Ottimi istituti tecnici, scuole non statali deludenti, la provincia meglio della città: dai risultati universitari di 32.000 studenti una valutazione della ’qualità’ del sistema di istruzione secondario superiore della Regione.
Il primo obiettivo della ricerca della Fondazione Agnelli – presentata oggi grazie a una collaborazione con il quotidiano La Stampa e scaricabile anche dal nostro sito – è fornire informazioni sistematiche e attendibili sulla capacità delle scuole secondarie superiori piemontesi di preparare i propri allievi agli studi universitari. Il secondo obiettivo è definire un possibile tassello per un sistema di valutazione delle scuole autonome, utilizzando appunto il giudizio indirettamente offerto da un soggetto esterno, autorevole e interessato, come l’università. L’idea di fondo è di ricostruire le carriere universitarie degli studenti (esami, voti, crediti) per trarre indicazioni sulla qualità delle “basi” acquisite presso le scuole superiori d’origine.
L’esercizio fornisce risultati utili: (a) per i responsabili della politica scolastica (a livello nazionale e regionale), i quali devono valutare la qualità del servizio reso dalle scuole autonome; (b) per le scuole stesse, le quali possono ricalibrare la propria offerta formativa anche alla luce dei risultati conseguiti dai propri studenti; (c) per gli studenti e le famiglie, che possono avvalersi di un ulteriore strumento di orientamento per la scelta della scuola dopo la media inferiore.

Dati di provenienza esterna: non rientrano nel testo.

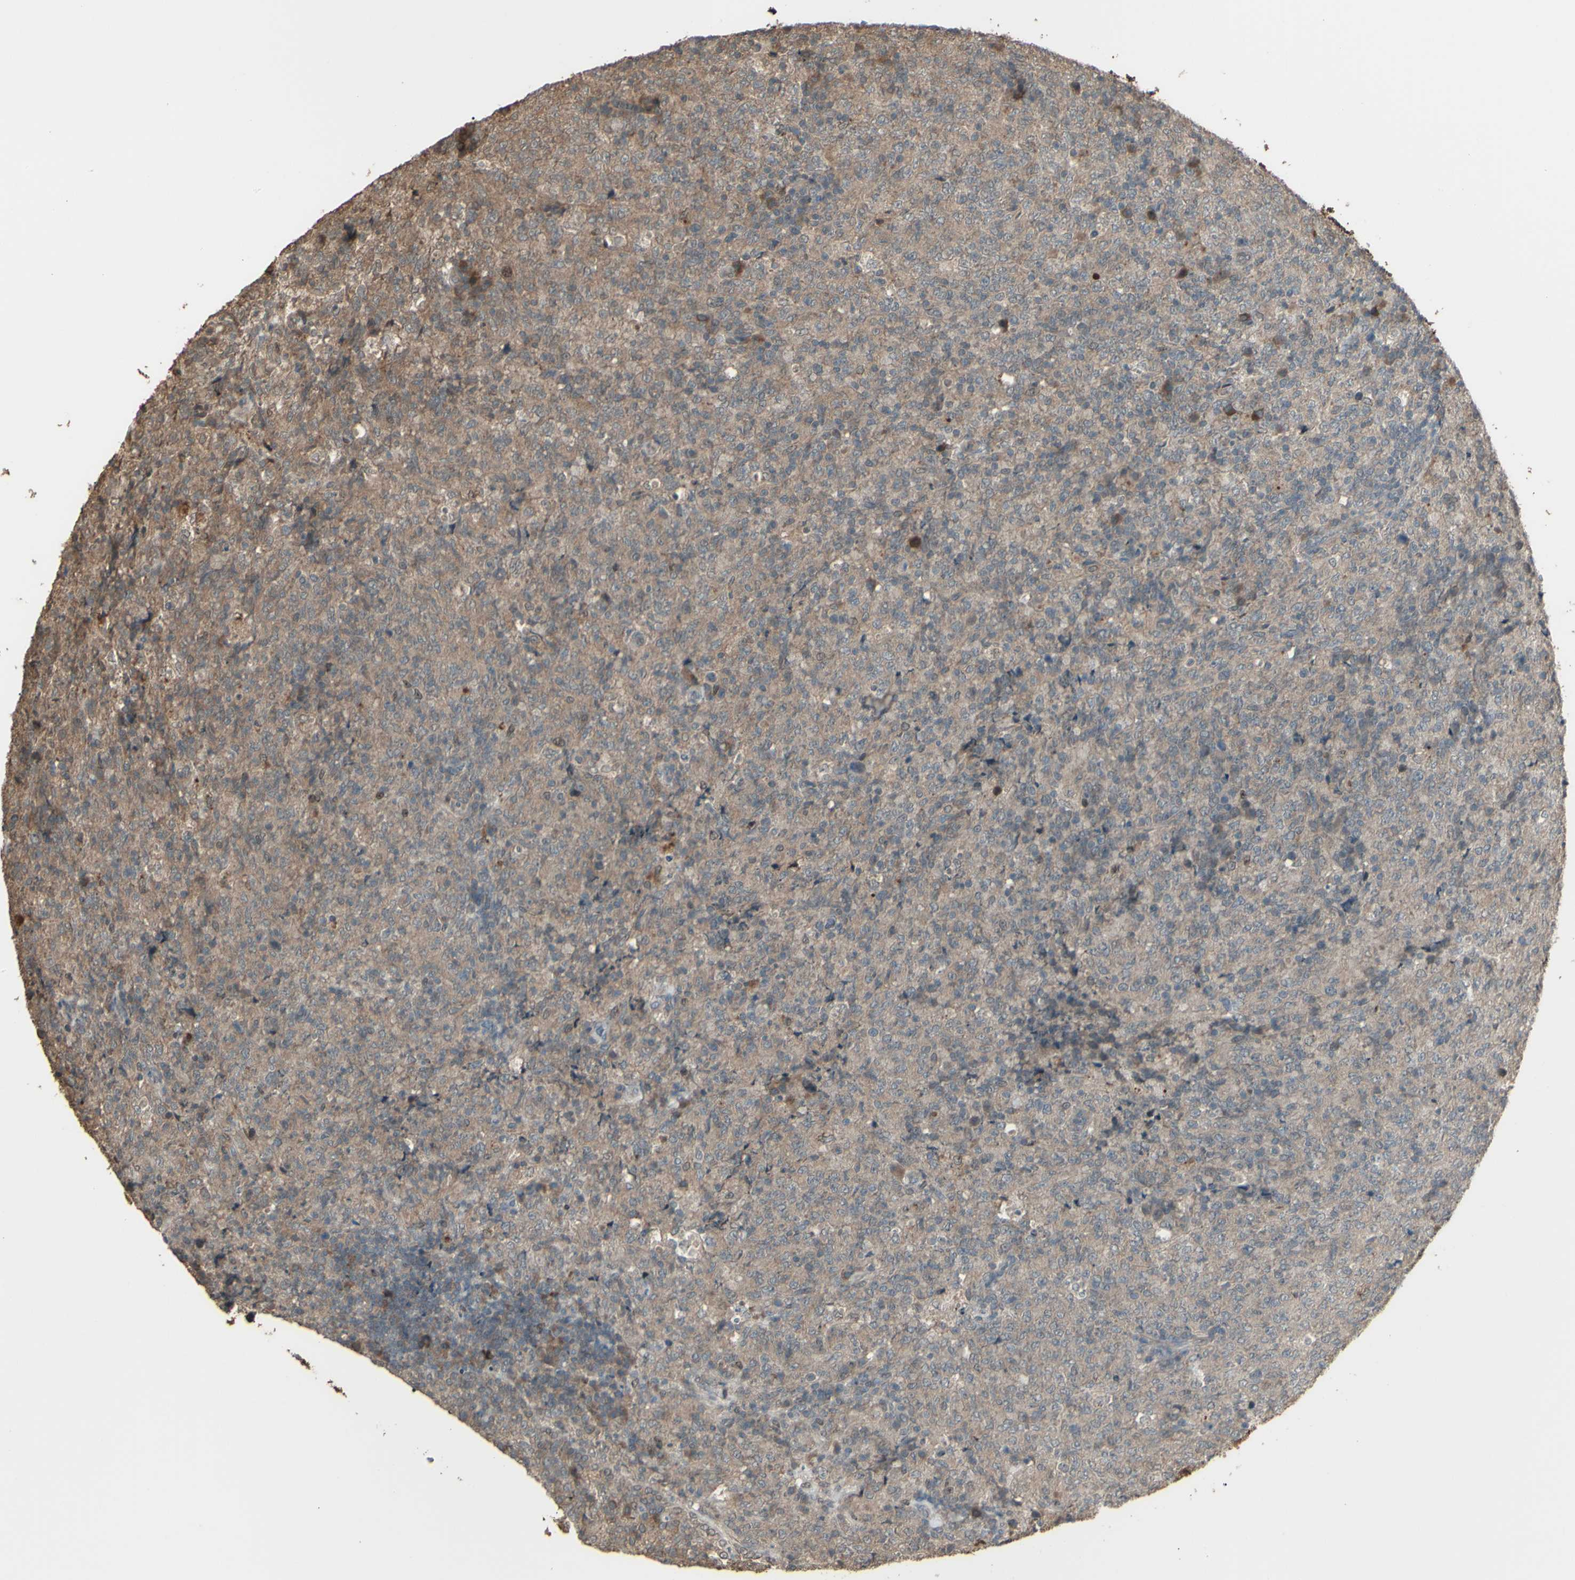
{"staining": {"intensity": "weak", "quantity": ">75%", "location": "cytoplasmic/membranous"}, "tissue": "lymphoma", "cell_type": "Tumor cells", "image_type": "cancer", "snomed": [{"axis": "morphology", "description": "Malignant lymphoma, non-Hodgkin's type, High grade"}, {"axis": "topography", "description": "Tonsil"}], "caption": "The histopathology image reveals immunohistochemical staining of lymphoma. There is weak cytoplasmic/membranous expression is present in approximately >75% of tumor cells. (DAB (3,3'-diaminobenzidine) = brown stain, brightfield microscopy at high magnification).", "gene": "GNAS", "patient": {"sex": "female", "age": 36}}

La ricerca ha considerato le performance al primo anno di università di 32.000 diplomati piemontesi che nel 2005-6, 2006-7, 2007-8 si sono iscritti ai corsi dei tre atenei piemontesi (Università e Politecnico di Torino, Università del Piemonte Orientale). L’analisi statistica di questi dati ha permesso di valutare la capacità di formare agli studi universitari di 211 istituti secondari superiori della regione: un numero superiore all’anno scorso, grazie al perfezionamento della metodologia, nonostante quest’anno si sia scelto di escludere gli istituti professionali dalla graduatoria. Questi ultimi, infatti, hanno nell’immediato inserimento dei giovani nel mercato del lavoro la loro principale vocazione formativa, per valutare la quale si rendono necessarie analisi specifiche e diverse non solo da quelle dei licei, ma anche degli istituti tecnici, i cui diplomati per quasi il 50% oggi si iscrivono all’università.
Ed ecco i principali risultati di carattere generale: (1) si conferma la buona qualità della formazione fornita dagli istituti tecnici, in particolare in termini di ‘effetto scuola’, il valore aggiunto dato dallo specifico lavoro formativo dell’istituto; (2) si conferma un effetto provincia: gli studenti dei piccoli centri hanno in media performance universitarie migliori, forse a seguito del maggior controllo sociale presente nelle piccole realtà rispetto ai grandi centri urbani, o semplicemente per il fatto che l’investimento in istruzione universitaria è più gravoso per chi vive “fuori sede” e dunque solo i più motivati continuano; infine (3) si conferma la performance deludente della maggior parte delle scuole non statali rispetto a quelle statali.